PERUGIA, Italy (Reuters) - Amanda Knox was not a man-eater driven by her sexual urges but a young woman in love who was wrongly convicted of murdering her roommate, a lawyer for her ex-boyfriend said on Tuesday.
Prosecutors had tried to create a distorted image of Knox to pin her to the 2007 killing of British student Meredith Kercher, Raffaele Sollecito’s lawyer said, and she likened the American to cartoon femme fatale Jessica Rabbit.
Knox was described as diabolical, a witch and a she-devil earlier in her appeals trial against verdicts that found her and Sollecito guilty of killing Kercher in 2007 during a sex game that turned violent.
Far from being sex-obsessed, Knox was a besotted and immature girl who barely spoke Italian when she was accused of the murder, Sollecito’s lawyer Giulia Bongiorno said as defense lawyers began closing arguments.
“Knox could be compared to Jessica Rabbit,” she said. “She may appear to be a man-eater.

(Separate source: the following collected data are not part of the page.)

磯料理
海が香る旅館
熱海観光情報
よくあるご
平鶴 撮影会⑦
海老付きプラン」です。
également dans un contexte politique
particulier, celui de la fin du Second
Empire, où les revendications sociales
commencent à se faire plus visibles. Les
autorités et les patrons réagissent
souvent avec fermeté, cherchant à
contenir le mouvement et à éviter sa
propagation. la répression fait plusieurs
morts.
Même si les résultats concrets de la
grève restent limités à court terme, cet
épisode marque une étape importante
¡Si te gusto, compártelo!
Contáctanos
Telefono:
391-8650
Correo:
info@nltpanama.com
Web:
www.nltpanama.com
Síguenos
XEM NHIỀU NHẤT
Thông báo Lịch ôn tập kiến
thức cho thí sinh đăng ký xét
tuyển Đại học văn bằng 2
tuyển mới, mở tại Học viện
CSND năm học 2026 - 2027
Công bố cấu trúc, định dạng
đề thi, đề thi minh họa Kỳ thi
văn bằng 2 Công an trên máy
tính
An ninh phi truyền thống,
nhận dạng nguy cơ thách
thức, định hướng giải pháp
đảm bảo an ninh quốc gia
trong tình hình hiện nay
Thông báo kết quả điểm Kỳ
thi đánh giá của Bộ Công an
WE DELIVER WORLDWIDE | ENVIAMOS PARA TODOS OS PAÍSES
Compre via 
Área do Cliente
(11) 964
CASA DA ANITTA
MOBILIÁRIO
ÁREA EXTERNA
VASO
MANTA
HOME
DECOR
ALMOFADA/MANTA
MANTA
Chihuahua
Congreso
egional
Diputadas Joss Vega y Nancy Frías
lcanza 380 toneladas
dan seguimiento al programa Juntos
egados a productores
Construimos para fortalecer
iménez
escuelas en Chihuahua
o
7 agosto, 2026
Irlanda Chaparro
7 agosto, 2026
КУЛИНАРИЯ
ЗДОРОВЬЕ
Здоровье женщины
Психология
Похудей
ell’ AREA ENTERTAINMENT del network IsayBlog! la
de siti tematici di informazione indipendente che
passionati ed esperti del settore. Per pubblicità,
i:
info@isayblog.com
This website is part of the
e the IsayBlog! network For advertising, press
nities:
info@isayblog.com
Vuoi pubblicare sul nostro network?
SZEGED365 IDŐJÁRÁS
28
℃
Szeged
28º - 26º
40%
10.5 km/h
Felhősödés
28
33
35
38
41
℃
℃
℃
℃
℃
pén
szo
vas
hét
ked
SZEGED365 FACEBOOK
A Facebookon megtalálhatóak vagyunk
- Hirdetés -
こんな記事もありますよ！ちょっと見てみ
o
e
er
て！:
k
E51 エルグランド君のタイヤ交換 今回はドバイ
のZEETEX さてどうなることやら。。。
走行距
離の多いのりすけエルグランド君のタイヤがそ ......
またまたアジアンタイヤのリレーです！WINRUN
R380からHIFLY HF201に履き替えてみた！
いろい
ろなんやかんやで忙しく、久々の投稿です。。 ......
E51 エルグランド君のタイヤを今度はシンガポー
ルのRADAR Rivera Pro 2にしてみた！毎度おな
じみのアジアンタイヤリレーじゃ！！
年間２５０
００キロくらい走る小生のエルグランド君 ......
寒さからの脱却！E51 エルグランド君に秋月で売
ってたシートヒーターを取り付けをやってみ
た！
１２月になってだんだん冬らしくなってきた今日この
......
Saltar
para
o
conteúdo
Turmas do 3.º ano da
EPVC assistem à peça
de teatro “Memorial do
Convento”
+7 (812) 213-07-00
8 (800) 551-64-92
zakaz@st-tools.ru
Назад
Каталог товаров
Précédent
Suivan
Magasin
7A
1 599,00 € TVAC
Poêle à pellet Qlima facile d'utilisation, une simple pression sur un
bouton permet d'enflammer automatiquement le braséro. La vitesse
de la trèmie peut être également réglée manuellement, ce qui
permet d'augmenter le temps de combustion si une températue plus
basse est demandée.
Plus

In reality, she was a faithful woman in love.”
Jessica Rabbit was a voluptuous, sultry but faithful character from the 1988 movie “Who Framed Roger Rabbit,” where she says: “I’m not bad, I’m just drawn that way.”
Knox’s personality has played a central role in the case. Prosecutors depict her as a cunning, sex-crazed girl who led her boyfriend in the attack on Kercher while defense lawyers argue her vixen image was created to justify a lack of motive.
“I think Amanda Knox has been portrayed like Jessica Rabbit because this character fits like a glove with the motive,” said Bongiorno. “The character of a female dominatrix was needed.”
Kercher’s half-naked body with a slit throat and more than 40 wounds was found in November 2007 in the apartment she shared with Knox in the hilltop Umbrian town popular with foreigners studying Italian.
Knox, now 24, was sentenced to 26 years in prison for the murder while Sollecito got a 25-year sentence. Rudy Guede, an Ivorian drifter with a criminal record, is also serving time for taking part in Kercher’s murder.
All three found guilty have maintained their innocence. Bongiorno argued there was no evidence linking her client Sollecito with the murder, saying he was implicated in the crime just because he happened to be dating Knox at the time.
Film of the two kissing outside the house where Kercher’s body was found has been shown repeatedly on television since the murder and has been held up as evidence of Knox’s supposedly cold-blooded cynicism.
However, Bongiorno said the kiss was not a sign of their perversion, but simply a sign of the affection the two shared.
She also pointed to a forensics review that discredited evidence used to convict the couple, especially its conclusion that traces of Sollecito’s DNA found on Kercher’s bra clasp could have been due to contamination.
The review — which has strongly boosted Knox’s hopes of being released — also cast doubt on the reliability of DNA traces belonging to Knox found on the handle of a knife and Kercher’s DNA on the blade.
A verdict in the trial is expected at the end of the week or early next week. Knox’s family have said they are hopeful she will walk free after nearly four years behind bars.
The American student has won sympathy from many in the United States, where she is widely seen as an innocent abroad who fell into the clutches of a medieval justice system.